#### JOB ITEM
Please rewrite the rows below, changing "difference" to "gap" and keeping everything else the same. Leave the pictures out.

#### Dataset records

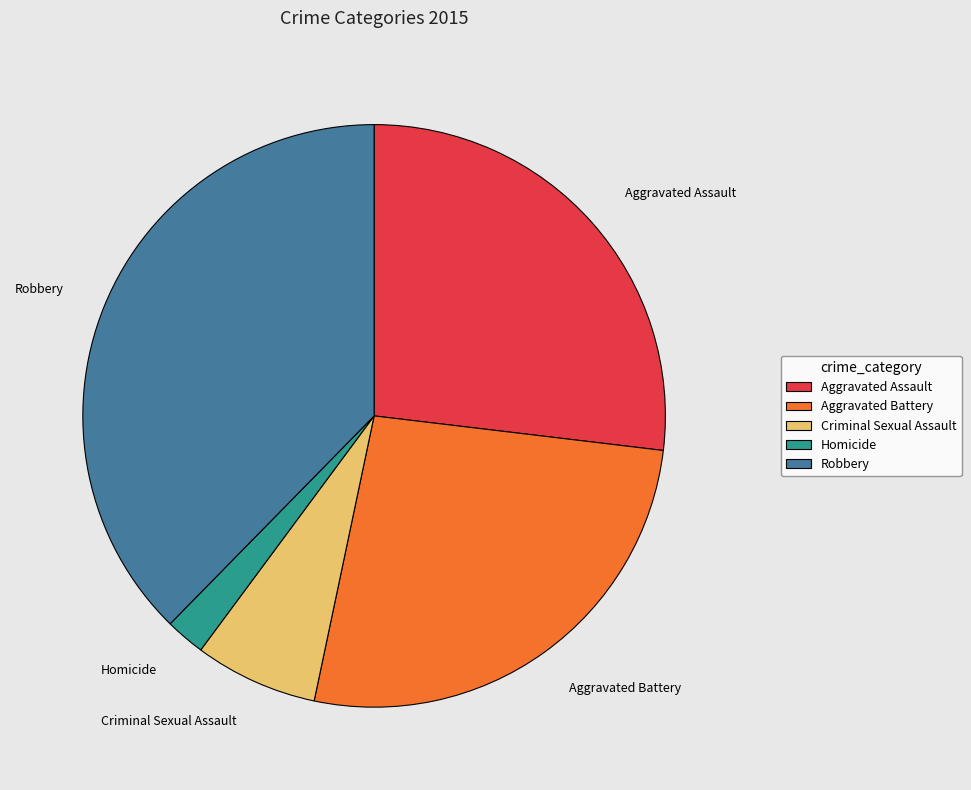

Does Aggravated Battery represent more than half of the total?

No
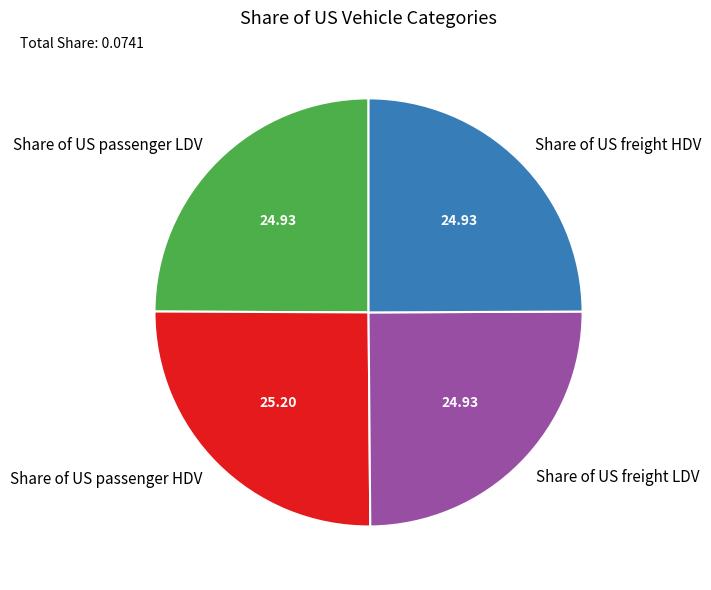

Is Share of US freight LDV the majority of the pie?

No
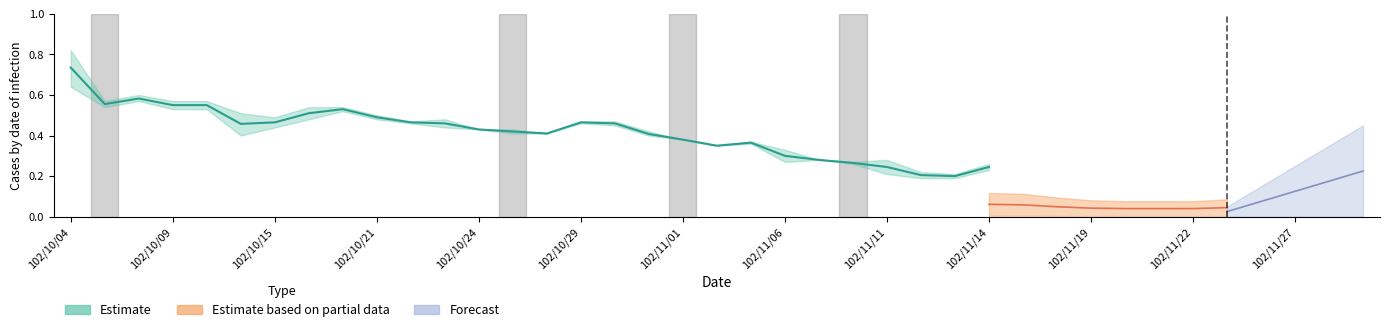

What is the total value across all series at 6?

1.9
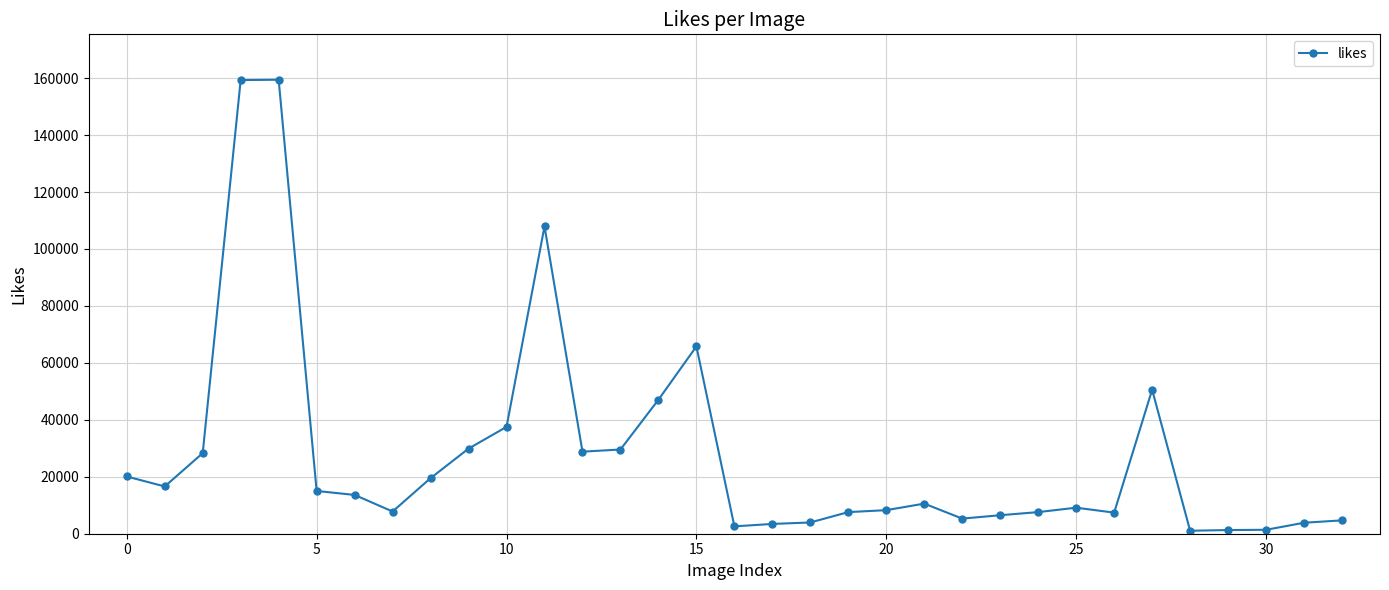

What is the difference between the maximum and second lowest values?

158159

#### WRITTEN SOLUTION
Does Aggravated Battery represent more than half of the total?

No

Is Share of US freight LDV the majority of the pie?

No

What is the total value across all series at 6?

1.9

What is the gap between the maximum and second lowest values?

158159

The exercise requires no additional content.